- Poster presentation
Fast functional imaging of multiple brain regions in intact zebrafish larvae using Selective Plane Illumination Microscopy
BMC Neurosciencevolume 14, Article number: P97 (2013)
The optical transparency and the small dimensions of zebrafish at the larval stage make it a vertebrate model of choice for brain-wide in-vivo functional imaging. However, current point-scanning imaging techniques, such as two-photon or confocal microscopy, impose a strong limit on acquisition speed which in turn sets the number of neurons that can be simultaneously recorded . At 5 Hz, this number is of the order of one thousand, i.e. approximately 1-2% of the brain. We demonstrate that this limitation can be greatly overcome by using Selective-Plane Illumination Microscopy (SPIM) [2–4]. Zebrafish larvae expressing the genetically encoded calcium indicator GCaMP3 were illuminated with a scanned laser sheet and imaged with a camera whose optical axis was oriented orthogonally to the illumination plane.
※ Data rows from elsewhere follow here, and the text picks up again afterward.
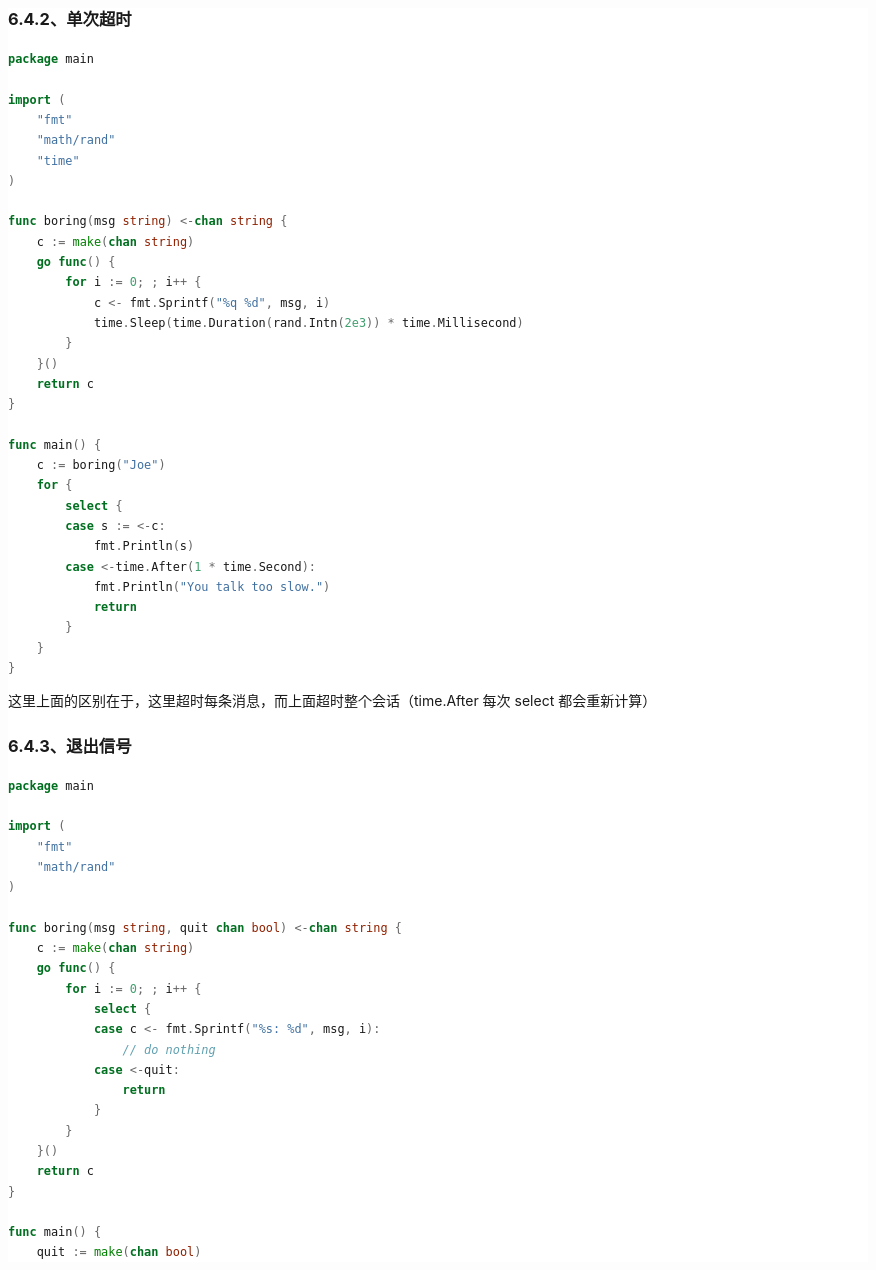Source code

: ### 6.4.2、单次超时

```go
package main

import (
    "fmt"
    "math/rand"
    "time"
)

func boring(msg string) <-chan string {
    c := make(chan string)
    go func() {
        for i := 0; ; i++ {
            c <- fmt.Sprintf("%q %d", msg, i)
            time.Sleep(time.Duration(rand.Intn(2e3)) * time.Millisecond)
        }
    }()
    return c
}

func main() {
    c := boring("Joe")
    for {
        select {
        case s := <-c:
            fmt.Println(s)
        case <-time.After(1 * time.Second):
            fmt.Println("You talk too slow.")
            return
        }
    }
}
```

这里上面的区别在于，这里超时每条消息，而上面超时整个会话（time.After 每次 select 都会重新计算）

### 6.4.3、退出信号

```go
package main

import (
	"fmt"
	"math/rand"
)

func boring(msg string, quit chan bool) <-chan string {
	c := make(chan string)
	go func() {
		for i := 0; ; i++ {
        	select {
        	case c <- fmt.Sprintf("%s: %d", msg, i):
        	    // do nothing
        	case <-quit:
        	    return
        	}
		}
	}()
	return c
}

func main() {
    quit := make(chan bool)
```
This optical sectioning approach was shown to permit functional imaging of most of the brain volume of 5-9 day old larvae with single-cell resolution. The spontaneous activity of up to 5000 neurons was recorded at 20 Hz for 20-60 min. By rapidly scanning the specimen in the axial direction, the activity of 25000 individual neurons from 5 different z-planes (approximately 30% of the entire brain) could be simultaneously monitored at 4 Hz. Compared to point-scanning techniques, this imaging strategy thus yields a ~20-fold increase in data throughput (number of recorded neurons times acquisition rate) without compromising the signal-to-noise ratio. The extended field of view offered by the SPIM method allowed us to directly identify large scale ensembles of neurons, spanning several brain regions (see Figure 1), that displayed correlated activity and were thus likely to participate in common neural processes.